Très philosophique et personnelle, l’approche transparente du vin nature revient souvent parmi les producteurs rencontrés. « Nous on dit ce que l’on fait, et l’on fait ce que l’on dit » pose Ludivine Cadé, domaine Dirler-Cadé (18 ha en biodynamie, Alsace). « Pour nous le vin nature est un vin sans sulfite. On ne l’exprime pas dans toute notre gamme, mais sur un vin de macération (ressemblant à un vin orange). On fait le vin nature comme on l’aime et pas pour surfer sur une vague » explique la vigneronne, pour qui les sulfites utilisés dans le reste dans la gamme « permettent d’avoir de la précision dans l’expression.

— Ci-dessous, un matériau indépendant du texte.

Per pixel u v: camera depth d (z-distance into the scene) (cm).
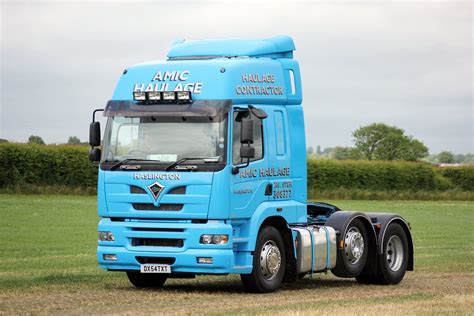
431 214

Sinon cela devient moins subtil et gomme l’effet terroir. »
Réunis derrière l’idée de respect de la vigne et du travail du vigneron avec la réduction des intrants, les vins nature n’ont pas encore abouti à une définition consensuelle partagée par tous. La dernière tentative étant celle du label "vin méthode nature". Mais à chaque tentative d’encadrement de pratiques libres répondent de nouvelles approches indépendantes. Au terme flou de vin nature, des vignerons préfèrent parler de vin vivant, de vin sauvage… De quoi animer de nouveaux débats sémantiques.